How to manage the hierarchy of State in Functional Programming?

Say I have a Student class which has lots of actions:

final case class Student(name: String, knowledge: List[String]) {
  def learn(item: String) : Student = this.copy(knowledge = knowledge :+ item)
}

Here you can notice that this class is not influenced by any outer State.

But if I put this class into a Stateful environment(like a School):

final case class School(students: Map[String, Student]) {
  def learn(studentName: String, item: String) : State[School, Student] = State {
    oldSchool => {
      val oldStudent = students.get(studentName).getOrElse(Student(studentName, List()))
      val newStudent = oldStudent.learn(item)
      oldSchool.copy(students = students + (studentName -> newStudent)) -> newStudent
    }
  }
}

And then I cannot use student.learn(info) directly, for Student even doesn't know the environment(School class) exists. So if I want to call the actions of a student, I have to call the proxy function exposed by the Environment class. If I have lots of actions in Student, I HAVE TO write the same count of proxy functions in School, which is frustrating and not fun at all.

Any advices? How to manage this kind of State hierarchy?

Upvotes: 3

Views: 295

Answers (1)

Ukonn Ra
Ukonn Ra

Reputation: 754

Inspired by @WillemVanOnsem, here is my solution.

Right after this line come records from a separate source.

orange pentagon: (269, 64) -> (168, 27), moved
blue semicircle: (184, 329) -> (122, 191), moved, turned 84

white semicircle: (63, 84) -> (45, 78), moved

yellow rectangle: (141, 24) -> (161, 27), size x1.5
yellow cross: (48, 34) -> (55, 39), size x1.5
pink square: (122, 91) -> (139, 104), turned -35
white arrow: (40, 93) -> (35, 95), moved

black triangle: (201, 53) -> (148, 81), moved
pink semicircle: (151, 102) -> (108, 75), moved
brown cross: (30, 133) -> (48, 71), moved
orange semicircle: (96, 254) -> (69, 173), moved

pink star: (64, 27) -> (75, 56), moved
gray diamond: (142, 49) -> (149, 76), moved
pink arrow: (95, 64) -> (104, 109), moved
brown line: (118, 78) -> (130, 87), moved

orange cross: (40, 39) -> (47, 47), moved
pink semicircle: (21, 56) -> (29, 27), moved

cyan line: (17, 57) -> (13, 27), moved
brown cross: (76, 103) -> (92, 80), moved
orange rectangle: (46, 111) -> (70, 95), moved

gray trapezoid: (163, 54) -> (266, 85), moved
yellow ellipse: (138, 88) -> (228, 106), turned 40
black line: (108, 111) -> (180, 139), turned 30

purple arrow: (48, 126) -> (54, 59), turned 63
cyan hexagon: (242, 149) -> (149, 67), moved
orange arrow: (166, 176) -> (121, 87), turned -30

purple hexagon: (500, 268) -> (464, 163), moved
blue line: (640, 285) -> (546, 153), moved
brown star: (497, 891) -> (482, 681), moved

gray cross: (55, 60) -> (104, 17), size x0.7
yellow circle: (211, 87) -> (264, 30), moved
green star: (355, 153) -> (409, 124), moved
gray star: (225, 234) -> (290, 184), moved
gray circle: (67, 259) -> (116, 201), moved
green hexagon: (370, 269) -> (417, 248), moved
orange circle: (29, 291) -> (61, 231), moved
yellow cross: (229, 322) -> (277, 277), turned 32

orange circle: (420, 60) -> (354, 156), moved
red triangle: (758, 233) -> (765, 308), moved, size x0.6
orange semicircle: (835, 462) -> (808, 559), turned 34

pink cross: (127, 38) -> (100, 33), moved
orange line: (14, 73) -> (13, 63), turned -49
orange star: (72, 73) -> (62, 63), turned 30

  def updateStudent: String => (Student => Student) => School =
    name =>
      func =>
        this.copy(
          students = students + (name -> func(
            students.get(name).getOrElse(Student(name, List()))
          ))
        )

And the usage likes:

    val stu1   = Student("name1", List())
    val school = School(Map(stu1.name -> stu1))

    val newSchool = school.updateStudent("name1") { student =>
      student.learn("someItem")
    }

And I notice that if your hierarchy is really deep, the (Student => Student) part can be replaced by Lens, so the you should prepare a bunch of Lens, rather than a bunch of Proxy Functions of different depth of functions, cool!